John takes a hearty sip of the scotch. I can’t drink scotch without wincing, but he downs it like a man, savors it, stares into the glass as he stirs the residual. He is a professional.
“Rough day?” I ask.
“Like you wouldn’t believe,” he says. It is the rare moment in which John Deveril lets down his guard with me. In fact it is the only moment in which he has ever let down his guard with me.
“Want to talk?”
John turns to me. The look on his face is in equal measure indignant and quizzical. He is put off by my question, of that there can be no doubt. He is not the sort of man who talks, and certainly not to me; it is effrontery for me to presume otherwise. But I think he searches his memory and sees that he has invited my advance. This is confusing to him. He is also not the sort of man to invite others into his life, and, for a moment, he appears paralyzed. He wonders why he has slipped in this way. Then, to his surprise and mine, he talks. Perhaps it is the scotch, perhaps it is the spirit of the wedding, perhaps it is the bond we have formed through our innumerable visits in support of the women we love to florists and tailors and caterers, with the associated stays on the well-appointed man couches.
Or maybe he just needs to talk. Whatever the reason, he does.
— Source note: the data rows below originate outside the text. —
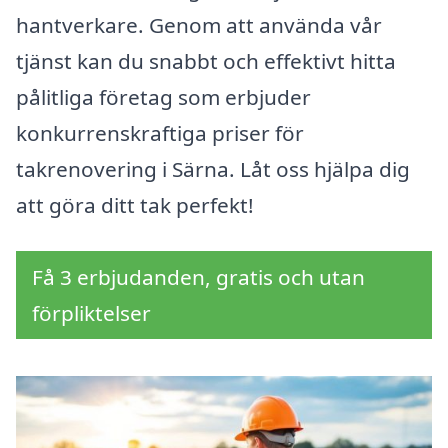
hantverkare. Genom att använda vår
tjänst kan du snabbt och effektivt hitta
pålitliga företag som erbjuder
konkurrenskraftiga priser för
takrenovering i Särna. Låt oss hjälpa dig
att göra ditt tak perfekt!
Få 3 erbjudanden, gratis och utan
förpliktelser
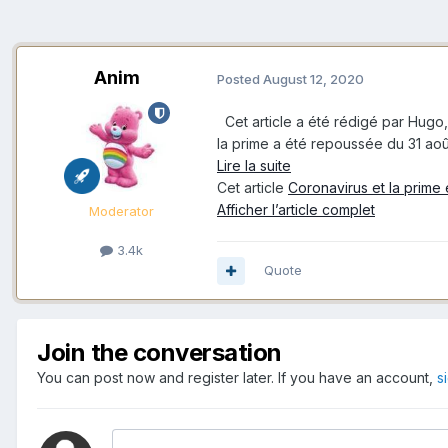
Anim
Posted
August 12, 2020
Cet article a été rédigé par Hugo,
la prime a été repoussée du 31 ao
Lire la suite
Cet article
Coronavirus et la prime 
Afficher l’article complet
Moderator
3.4k
Quote
Join the conversation
You can post now and register later. If you have an account,
s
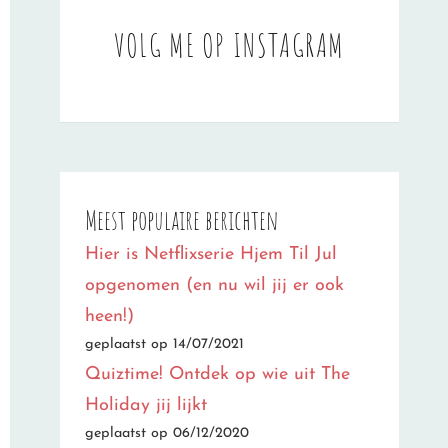
VOLG ME OP INSTAGRAM
Meest populaire berichten
Hier is Netflixserie Hjem Til Jul
opgenomen (en nu wil jij er ook
heen!)
geplaatst op 14/07/2021
Quiztime! Ontdek op wie uit The
Holiday jij lijkt
geplaatst op 06/12/2020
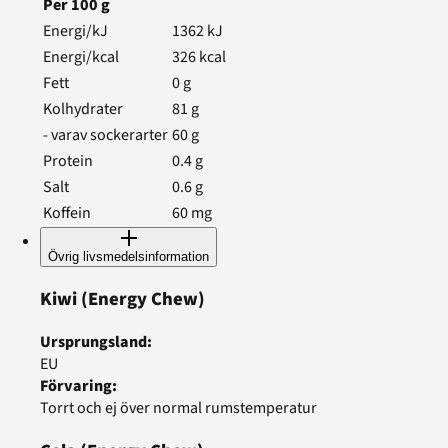
Per
100
g
Energi/kJ
1362
kJ
Energi/kcal
326
kcal
Fett
0
g
Kolhydrater
81
g
- varav sockerarter
60
g
Protein
0.4
g
Salt
0.6
g
Koffein
60
mg
Övrig livsmedelsinformation
Kiwi
(Energy Chew)
Ursprungsland
:
EU
Förvaring
:
Torrt och ej över normal rumstemperatur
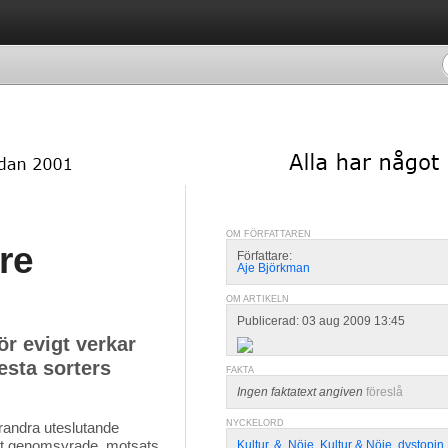
OM FÖRFATTAREN
re
Författare:
Aje Björkman
n
OM ARTIKELN
Publicerad: 03 aug 2009 13:45
r evigt verkar
lesta sorters
FAKTA
Ingen faktatext angiven
föreslå
NYCKELORD
andra uteslutande 
llt genomsyrade, motsats.
Kultur
,
&
,
Nöje
,
Kultur & Nöje
,
dystopin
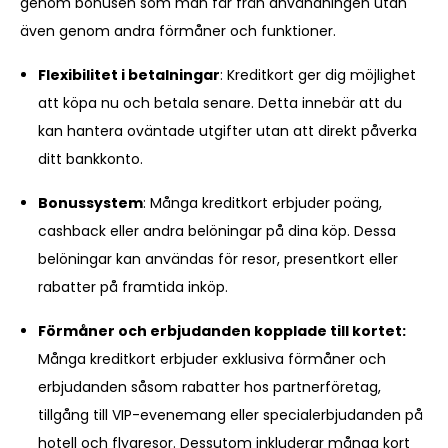
genom bonusen som man får från användningen utan
även genom andra förmåner och funktioner.
Flexibilitet i betalningar
: Kreditkort ger dig möjlighet
att köpa nu och betala senare. Detta innebär att du
kan hantera oväntade utgifter utan att direkt påverka
ditt bankkonto.
Bonussystem
: Många kreditkort erbjuder poäng,
cashback eller andra belöningar på dina köp. Dessa
belöningar kan användas för resor, presentkort eller
rabatter på framtida inköp.
Förmåner och erbjudanden kopplade till kortet:
Många kreditkort erbjuder exklusiva förmåner och
erbjudanden såsom rabatter hos partnerföretag,
tillgång till VIP-evenemang eller specialerbjudanden på
hotell och flygresor. Dessutom inkluderar många kort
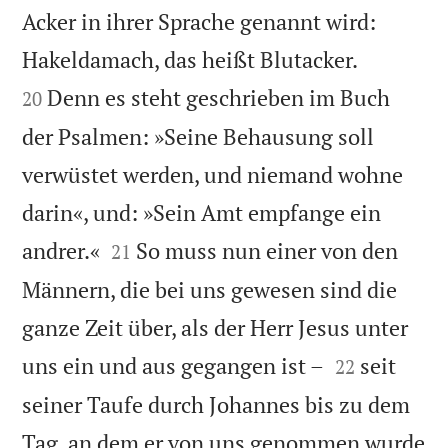
Acker in ihrer Sprache genannt wird:


Hakeldamach, das heißt Blutacker.
Denn es steht geschrieben im Buch
20
der Psalmen: »Seine Behausung soll
verwüstet werden, und niemand wohne
darin«, und: »Sein Amt empfange ein


andrer.«
So muss nun einer von den
21
Männern, die bei uns gewesen sind die
ganze Zeit über, als der Herr Jesus unter


uns ein und aus gegangen ist –
seit
22
seiner Taufe durch Johannes bis zu dem
Tag, an dem er von uns genommen wurde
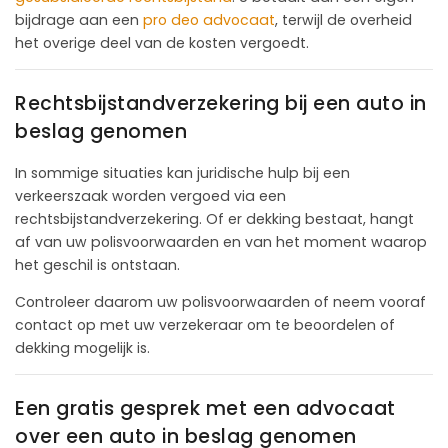
bijdrage aan een
pro deo advocaat
, terwijl de overheid
het overige deel van de kosten vergoedt.
Rechtsbijstandverzekering bij een auto in
beslag genomen
In sommige situaties kan juridische hulp bij een
verkeerszaak worden vergoed via een
rechtsbijstandverzekering. Of er dekking bestaat, hangt
af van uw polisvoorwaarden en van het moment waarop
het geschil is ontstaan.
Controleer daarom uw polisvoorwaarden of neem vooraf
contact op met uw verzekeraar om te beoordelen of
dekking mogelijk is.
Een gratis gesprek met een advocaat
over een auto in beslag genomen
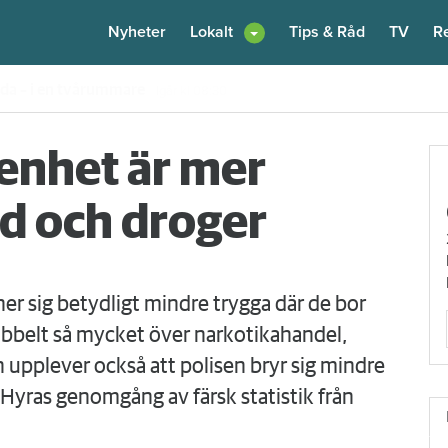
Nyheter
Lokalt
Tips & Råd
TV
R
enare: "Flera fina fördelar med att dela bostad"
6 augusti
kl 12:00
genhet är mer
ld och droger
ner sig betydligt mindre trygga där de bor
ubbelt så mycket över narkotikahandel,
 upplever också att polisen bryr sig mindre
Hyras genomgång av färsk statistik från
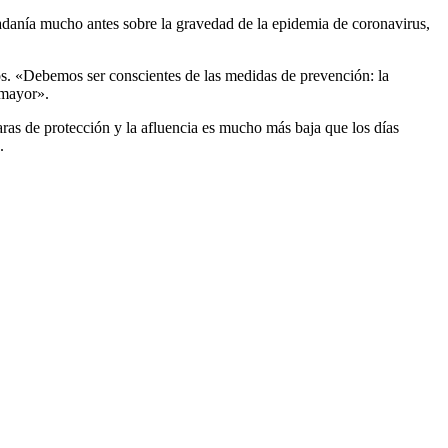
adanía mucho antes sobre la gravedad de la epidemia de coronavirus,
cos. «Debemos ser conscientes de las medidas de prevención: la
 mayor».
caras de protección y la afluencia es mucho más baja que los días
.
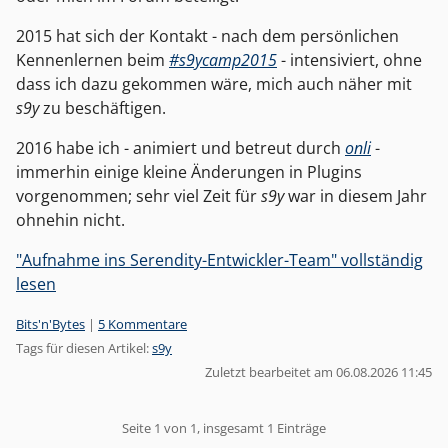
2015 hat sich der Kontakt - nach dem persönlichen
Kennenlernen beim
#s9ycamp2015
- intensiviert, ohne
dass ich dazu gekommen wäre, mich auch näher mit
s9y
zu beschäftigen.
2016 habe ich - animiert und betreut durch
onli
-
immerhin einige kleine Änderungen in Plugins
vorgenommen; sehr viel Zeit für
s9y
war in diesem Jahr
ohnehin nicht.
"Aufnahme ins Serendity-Entwickler-Team" vollständig
lesen
Kategorien:
Bits'n'Bytes
|
5 Kommentare
Tags für diesen Artikel:
s9y
Zuletzt bearbeitet am 06.08.2026 11:45
Pagination
Seite 1 von 1, insgesamt 1 Einträge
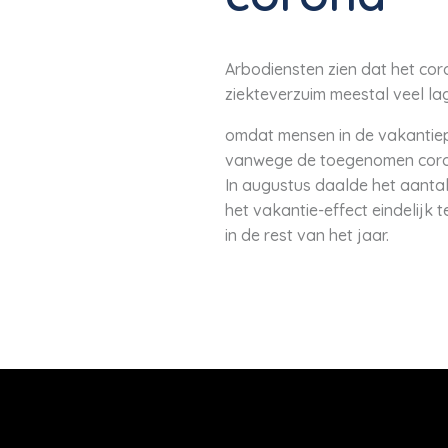
Arbodiensten zien dat het coro
ziekteverzuim meestal veel lag
omdat mensen in de vakantieperi
vanwege de toegenomen cor
In augustus daalde het aanta
het vakantie-effect eindelijk
in de rest van het jaar.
“I’m about to get started on the most important project of my career. It’s a huge, mixed-use building with high-end retail, residential, and office space. We have a Fortune 100 company signed on as an anchor tenant. The architectural plans are fantastic. Everything is in place. It’ll make me millions when it’s done. But we can’t get the fucking land.”
“What’s the problem?”
“The fucking communists, the fucking tree huggers, the fucking Democrats—that’s what’s the problem. They don’t give a shit about what I do. As far as they are concerned, the environmental surveys should take twenty years and cost ten million dollars. “Then, after the studies are done you should have to spend another ten million on lawyers so you can argue about the impact a new building will have on some snot-nosed beaver three hundred miles away. The environmentalists don’t give a shit whether people have a place to live—especially rich people. For all the pinkos care, the rich can live in boxes—just so long as they recycle the boxes when they die. And whatever you do, don’t try to give them money. Heaven forbid you suggest resolving a dispute by offering them compensation—the sanctimonious assholes look at you as if you’re the devil himself. No, no, no, it’s far fucking better to litigate the issue for a decade or two. This way the lawyers get rich and nobody gets what they want. That’s much fucking better.”
“Could you go to your city councilman or congressman?” I ask.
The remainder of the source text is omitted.